» EXERCISE DESCRIPTION: Copy each line of the entries below that contains the string "lines".
::: SOURCE RECORDS :::
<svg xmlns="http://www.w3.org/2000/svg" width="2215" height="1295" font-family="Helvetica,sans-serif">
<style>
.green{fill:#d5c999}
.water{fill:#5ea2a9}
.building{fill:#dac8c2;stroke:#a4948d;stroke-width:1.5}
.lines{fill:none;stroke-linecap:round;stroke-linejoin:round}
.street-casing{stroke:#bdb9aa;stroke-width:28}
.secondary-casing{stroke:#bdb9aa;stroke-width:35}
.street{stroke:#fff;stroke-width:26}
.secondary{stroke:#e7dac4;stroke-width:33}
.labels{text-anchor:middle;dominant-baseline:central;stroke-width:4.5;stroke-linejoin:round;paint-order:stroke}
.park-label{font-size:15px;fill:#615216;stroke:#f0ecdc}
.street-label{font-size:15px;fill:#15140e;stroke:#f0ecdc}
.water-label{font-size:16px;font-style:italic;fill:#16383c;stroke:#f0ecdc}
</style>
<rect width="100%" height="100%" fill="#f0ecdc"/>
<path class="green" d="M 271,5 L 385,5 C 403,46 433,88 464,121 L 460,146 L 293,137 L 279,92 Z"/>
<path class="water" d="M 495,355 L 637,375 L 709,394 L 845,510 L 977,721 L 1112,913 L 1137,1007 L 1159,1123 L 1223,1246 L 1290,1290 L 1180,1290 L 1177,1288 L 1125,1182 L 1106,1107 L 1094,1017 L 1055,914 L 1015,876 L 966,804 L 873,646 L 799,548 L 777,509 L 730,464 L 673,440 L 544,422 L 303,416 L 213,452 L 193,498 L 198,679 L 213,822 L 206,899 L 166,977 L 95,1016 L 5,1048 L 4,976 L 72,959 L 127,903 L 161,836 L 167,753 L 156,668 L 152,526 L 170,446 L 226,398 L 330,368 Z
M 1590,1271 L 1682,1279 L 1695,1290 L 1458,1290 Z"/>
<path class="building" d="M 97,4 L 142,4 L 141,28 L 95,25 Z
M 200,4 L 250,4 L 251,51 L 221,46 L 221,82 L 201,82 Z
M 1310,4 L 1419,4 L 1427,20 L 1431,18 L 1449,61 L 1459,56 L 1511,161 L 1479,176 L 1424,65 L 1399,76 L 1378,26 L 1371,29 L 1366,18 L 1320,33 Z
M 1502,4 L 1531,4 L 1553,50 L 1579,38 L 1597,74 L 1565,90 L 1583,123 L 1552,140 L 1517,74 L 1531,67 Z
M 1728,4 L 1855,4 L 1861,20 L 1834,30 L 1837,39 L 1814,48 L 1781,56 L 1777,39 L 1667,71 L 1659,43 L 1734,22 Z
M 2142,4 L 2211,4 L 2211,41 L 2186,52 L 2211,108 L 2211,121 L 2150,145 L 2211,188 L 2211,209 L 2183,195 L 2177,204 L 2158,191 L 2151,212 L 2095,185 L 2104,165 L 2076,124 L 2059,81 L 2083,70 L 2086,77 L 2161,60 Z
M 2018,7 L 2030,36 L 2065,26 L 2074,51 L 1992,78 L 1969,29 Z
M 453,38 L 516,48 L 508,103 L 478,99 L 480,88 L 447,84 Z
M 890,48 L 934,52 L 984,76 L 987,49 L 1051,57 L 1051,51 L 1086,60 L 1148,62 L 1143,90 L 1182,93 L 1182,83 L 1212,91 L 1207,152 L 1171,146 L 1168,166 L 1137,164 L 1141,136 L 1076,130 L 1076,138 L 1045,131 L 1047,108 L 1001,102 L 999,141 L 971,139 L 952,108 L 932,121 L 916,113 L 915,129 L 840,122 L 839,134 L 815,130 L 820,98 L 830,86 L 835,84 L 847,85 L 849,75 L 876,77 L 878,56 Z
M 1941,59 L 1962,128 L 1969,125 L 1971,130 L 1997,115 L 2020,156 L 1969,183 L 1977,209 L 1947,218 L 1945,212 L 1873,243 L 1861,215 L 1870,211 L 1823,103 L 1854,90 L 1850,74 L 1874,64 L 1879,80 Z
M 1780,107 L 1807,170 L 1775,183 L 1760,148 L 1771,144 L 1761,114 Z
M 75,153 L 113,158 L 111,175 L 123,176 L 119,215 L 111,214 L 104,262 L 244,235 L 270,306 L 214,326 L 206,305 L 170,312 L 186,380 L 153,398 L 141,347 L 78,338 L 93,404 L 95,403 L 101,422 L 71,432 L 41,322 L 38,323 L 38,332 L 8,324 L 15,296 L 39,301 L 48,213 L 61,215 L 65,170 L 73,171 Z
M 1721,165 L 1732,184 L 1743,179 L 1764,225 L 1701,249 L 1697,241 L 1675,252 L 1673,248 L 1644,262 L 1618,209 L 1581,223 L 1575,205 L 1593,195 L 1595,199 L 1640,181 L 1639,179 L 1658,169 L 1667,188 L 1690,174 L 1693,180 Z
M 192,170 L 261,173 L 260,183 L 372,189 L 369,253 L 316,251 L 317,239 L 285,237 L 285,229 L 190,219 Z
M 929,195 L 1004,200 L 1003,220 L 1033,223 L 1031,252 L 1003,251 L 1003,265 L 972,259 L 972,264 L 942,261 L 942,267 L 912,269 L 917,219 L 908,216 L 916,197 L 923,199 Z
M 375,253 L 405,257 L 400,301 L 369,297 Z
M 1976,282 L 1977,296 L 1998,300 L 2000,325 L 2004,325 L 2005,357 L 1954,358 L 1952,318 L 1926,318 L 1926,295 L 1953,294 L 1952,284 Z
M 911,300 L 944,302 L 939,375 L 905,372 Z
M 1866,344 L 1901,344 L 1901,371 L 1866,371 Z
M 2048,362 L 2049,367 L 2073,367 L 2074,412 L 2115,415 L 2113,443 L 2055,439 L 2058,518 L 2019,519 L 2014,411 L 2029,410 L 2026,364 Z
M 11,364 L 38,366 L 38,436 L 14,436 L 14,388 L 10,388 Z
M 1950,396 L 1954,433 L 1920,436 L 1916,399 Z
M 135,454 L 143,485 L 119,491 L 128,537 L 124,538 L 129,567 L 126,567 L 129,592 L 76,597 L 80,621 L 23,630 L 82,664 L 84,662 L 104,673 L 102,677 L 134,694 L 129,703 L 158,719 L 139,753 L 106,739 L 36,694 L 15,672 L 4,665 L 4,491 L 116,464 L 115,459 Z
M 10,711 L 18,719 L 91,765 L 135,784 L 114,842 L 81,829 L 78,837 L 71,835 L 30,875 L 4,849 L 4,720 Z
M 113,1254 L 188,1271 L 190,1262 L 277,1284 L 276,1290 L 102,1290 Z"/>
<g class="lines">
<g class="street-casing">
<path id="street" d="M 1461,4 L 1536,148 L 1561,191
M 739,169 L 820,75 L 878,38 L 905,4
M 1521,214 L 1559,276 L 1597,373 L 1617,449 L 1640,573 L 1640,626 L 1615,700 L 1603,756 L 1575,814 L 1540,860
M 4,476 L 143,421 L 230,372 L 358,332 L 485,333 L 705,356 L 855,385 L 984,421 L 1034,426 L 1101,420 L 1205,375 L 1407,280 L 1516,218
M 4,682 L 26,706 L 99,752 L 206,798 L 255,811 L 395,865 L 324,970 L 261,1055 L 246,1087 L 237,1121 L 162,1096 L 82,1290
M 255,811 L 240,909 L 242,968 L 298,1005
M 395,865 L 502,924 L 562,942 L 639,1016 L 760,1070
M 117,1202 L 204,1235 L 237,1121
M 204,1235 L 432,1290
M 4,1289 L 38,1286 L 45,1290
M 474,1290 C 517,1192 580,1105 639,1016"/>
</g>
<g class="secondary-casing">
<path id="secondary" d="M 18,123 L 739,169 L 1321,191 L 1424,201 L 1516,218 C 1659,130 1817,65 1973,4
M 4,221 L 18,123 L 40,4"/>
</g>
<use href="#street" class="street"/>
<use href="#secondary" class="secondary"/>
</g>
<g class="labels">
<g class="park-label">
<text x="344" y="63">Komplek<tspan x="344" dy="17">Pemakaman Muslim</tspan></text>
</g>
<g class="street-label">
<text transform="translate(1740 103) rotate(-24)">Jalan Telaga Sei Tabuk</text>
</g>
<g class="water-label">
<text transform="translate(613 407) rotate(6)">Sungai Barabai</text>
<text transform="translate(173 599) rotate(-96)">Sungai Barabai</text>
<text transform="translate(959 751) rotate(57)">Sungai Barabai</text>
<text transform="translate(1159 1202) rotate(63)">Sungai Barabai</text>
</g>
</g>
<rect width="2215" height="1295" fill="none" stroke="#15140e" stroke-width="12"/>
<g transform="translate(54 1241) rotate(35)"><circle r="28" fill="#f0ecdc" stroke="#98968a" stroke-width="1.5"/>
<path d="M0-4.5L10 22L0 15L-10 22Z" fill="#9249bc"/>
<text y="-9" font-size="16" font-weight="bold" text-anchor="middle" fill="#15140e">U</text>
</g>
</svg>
:::
» RESPONSE BOX:
.lines{fill:none;stroke-linecap:round;stroke-linejoin:round}
<g class="lines">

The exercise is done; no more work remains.